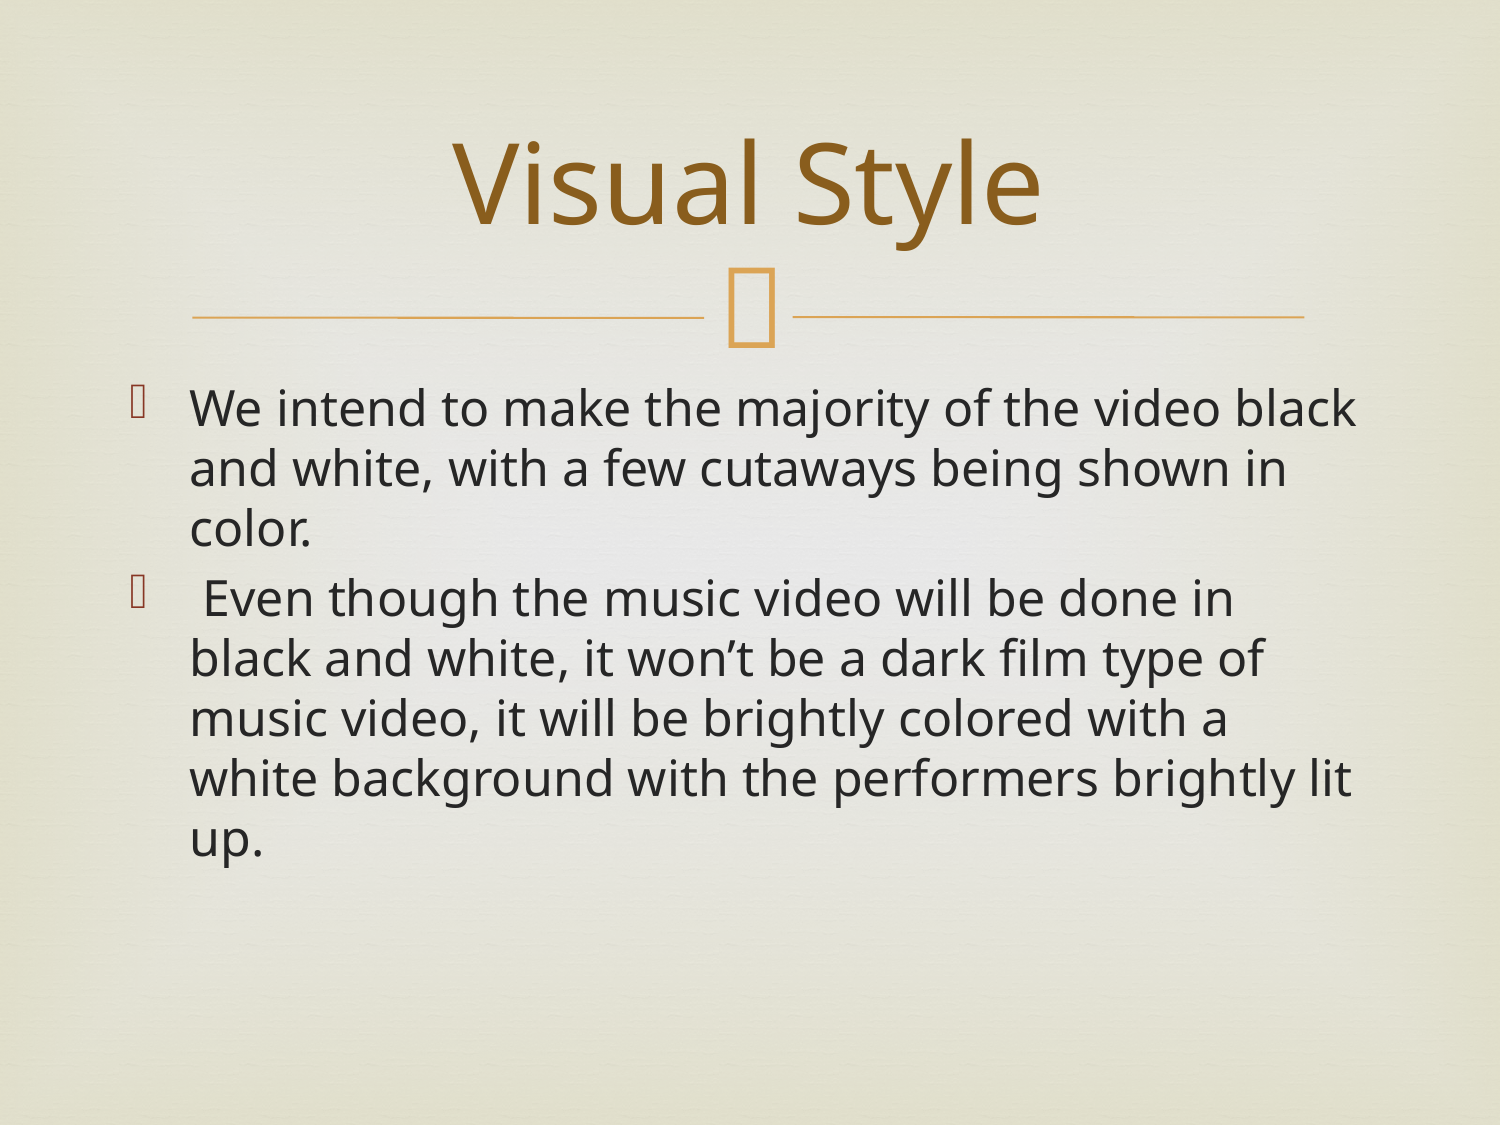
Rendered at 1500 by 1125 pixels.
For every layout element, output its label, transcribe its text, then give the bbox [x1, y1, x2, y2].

list We intend to make the majority of the video black and white, with a few cutaways being shown in color. Even though the music video will be done in black and white, it won’t be a dark film type of music video, it will be brightly colored with a white background with the performers brightly lit up. [114, 368, 1386, 1005]
title Visual Style [112, 93, 1386, 267]
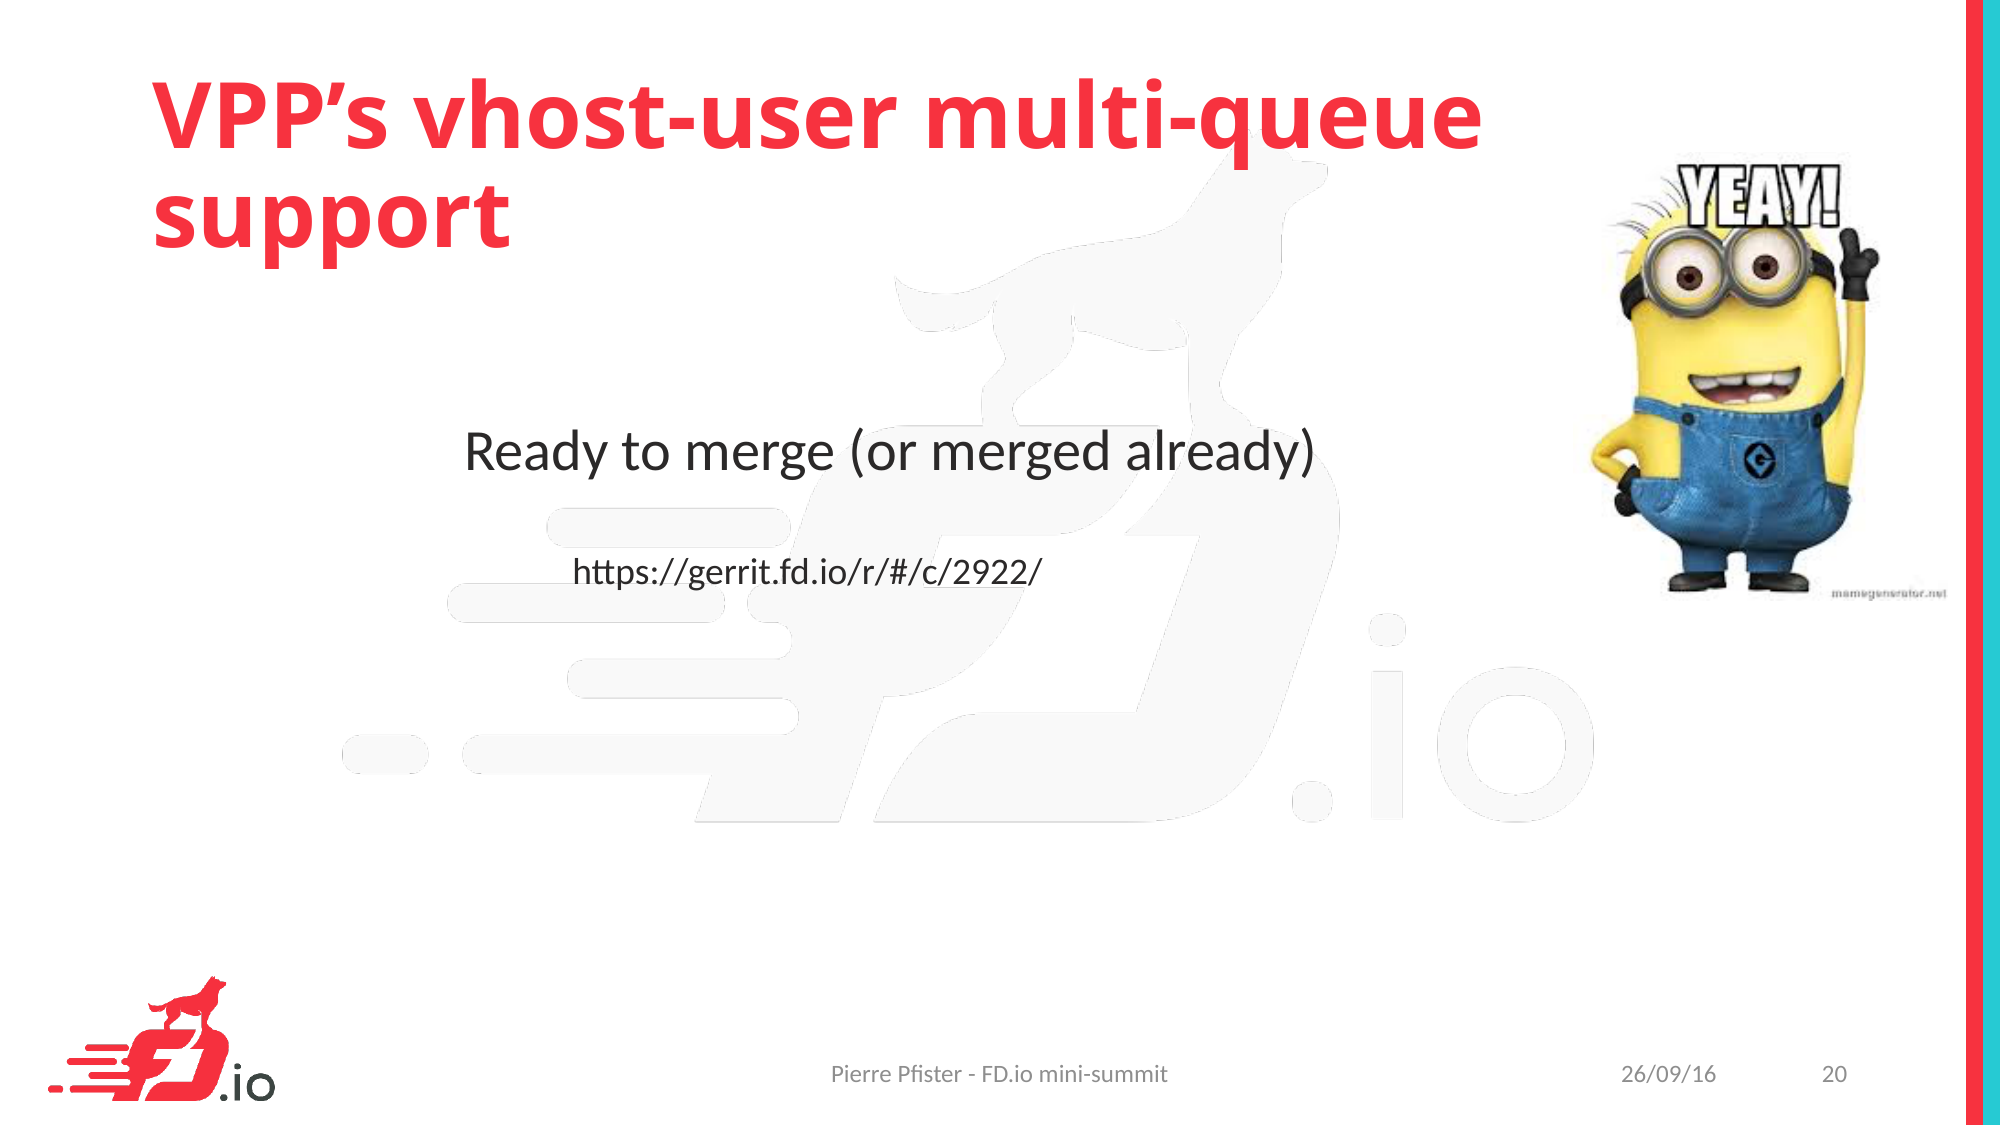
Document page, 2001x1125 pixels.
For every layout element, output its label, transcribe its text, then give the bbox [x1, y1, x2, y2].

text_box https://gerrit.fd.io/r/#/c/2922/ [557, 539, 1058, 600]
footer Pierre Pfister - FD.io mini-summit [662, 1042, 1338, 1103]
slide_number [1605, 1042, 1787, 1103]
slide_number 19 [1787, 1042, 1863, 1103]
text_box Ready to merge (or merged already) [449, 404, 1333, 490]
picture [47, 975, 276, 1103]
title VPP’s vhost-user multi-queue support [137, 59, 1863, 278]
picture [1573, 152, 1948, 601]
#####
Directions for this task >>
The response should reproduce all the material above exactly and leave out its pictures.

Exercise answer >>
Rendered at 1500 by 1125 pixels.
For every layout element, output its label, transcribe its text, then give the bbox [x1, y1, x2, y2].

list We intend to make the majority of the video black and white, with a few cutaways being shown in color. Even though the music video will be done in black and white, it won’t be a dark film type of music video, it will be brightly colored with a white background with the performers brightly lit up. [114, 368, 1386, 1005]
title Visual Style [112, 93, 1386, 267]
Document page, 2001x1125 pixels.
For every layout element, output its label, transcribe its text, then give the bbox [x1, y1, x2, y2].

text_box https://gerrit.fd.io/r/#/c/2922/ [557, 539, 1058, 600]
footer Pierre Pfister - FD.io mini-summit [662, 1042, 1338, 1103]
slide_number [1605, 1042, 1787, 1103]
slide_number 19 [1787, 1042, 1863, 1103]
text_box Ready to merge (or merged already) [449, 404, 1333, 490]
picture [47, 975, 276, 1103]
title VPP’s vhost-user multi-queue support [137, 59, 1863, 278]
picture [1573, 152, 1948, 601]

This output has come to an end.